In the system, the text embedding is transformed into a joint text embedding, while the image embedding is converted into a joint image embedding. This mapping is crucial as it enables the model to utilize both types of input effectively. By conditioning the image generation model on these mapped embeddings, the system can create images that accurately reflect the descriptions and styles provided by the user.
The apparatus consists of several components, including processors and memory units that work together to facilitate image generation. Key elements include a text mapping network and an image mapping network, both trained to produce joint embeddings. Additionally, an image generation model synthesizes images based on these embeddings, ensuring high fidelity to the original prompts.

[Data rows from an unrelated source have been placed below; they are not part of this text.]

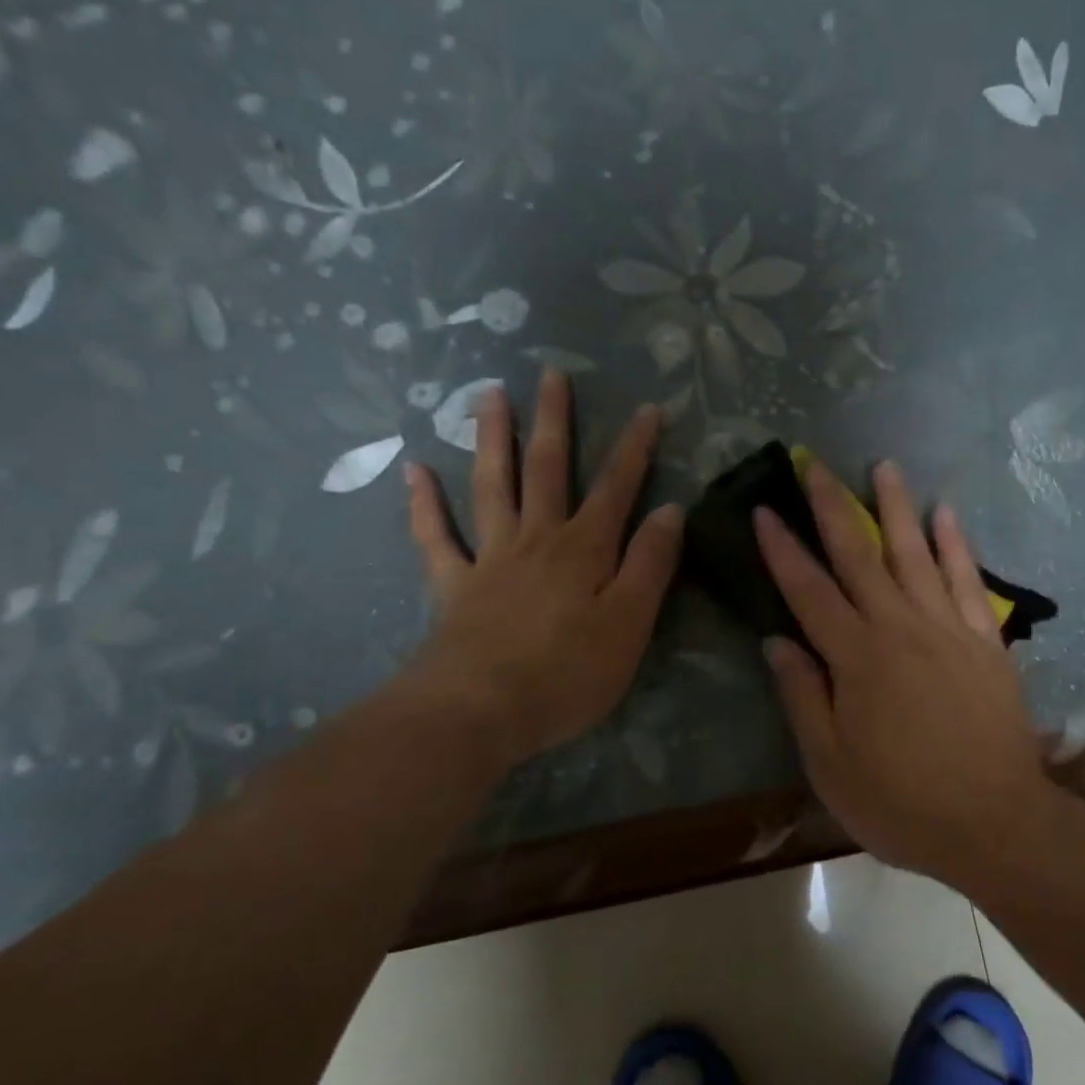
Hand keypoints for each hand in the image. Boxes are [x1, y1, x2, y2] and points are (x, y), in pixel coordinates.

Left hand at [400, 369, 683, 769]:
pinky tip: (414, 470)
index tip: (648, 408)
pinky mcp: (454, 586)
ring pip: (492, 486)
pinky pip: (435, 537)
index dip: (634, 448)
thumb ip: (651, 564)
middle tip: (552, 373)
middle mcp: (537, 539)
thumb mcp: (630, 623)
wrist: (479, 711)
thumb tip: (670, 510)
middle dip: (555, 420)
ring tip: (489, 395)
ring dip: (493, 439)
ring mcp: (490, 558)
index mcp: (585, 548)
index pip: (617, 487)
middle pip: (547, 469)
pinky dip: (424, 503)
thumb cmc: (567, 673)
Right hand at [754, 460, 1050, 878]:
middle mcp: (899, 628)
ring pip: (916, 553)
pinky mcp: (985, 641)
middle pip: (858, 555)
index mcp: (856, 658)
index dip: (782, 549)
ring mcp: (947, 629)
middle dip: (831, 505)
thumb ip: (802, 697)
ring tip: (884, 466)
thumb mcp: (830, 764)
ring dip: (896, 507)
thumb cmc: (900, 802)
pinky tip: (946, 513)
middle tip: (813, 463)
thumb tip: (777, 642)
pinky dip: (956, 544)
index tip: (765, 509)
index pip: (808, 590)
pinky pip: (968, 580)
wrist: (994, 824)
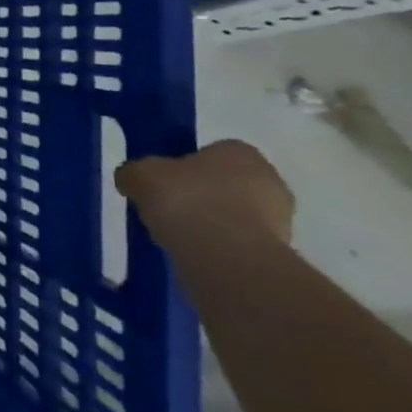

This approach improves upon traditional image generation systems that typically rely on only one type of input (either text or image). By integrating both inputs into a single framework, the system can produce more accurate and contextually relevant images. The ability to generate images from diverse textual conditions enhances its applicability across various domains.
Users can interact with the system through a user interface, providing both text and image prompts. The generated output may initially be a low-resolution image, which can then be enhanced to high resolution through techniques like generative adversarial networks (GANs). This process allows users to receive detailed and visually appealing images based on their specific inputs.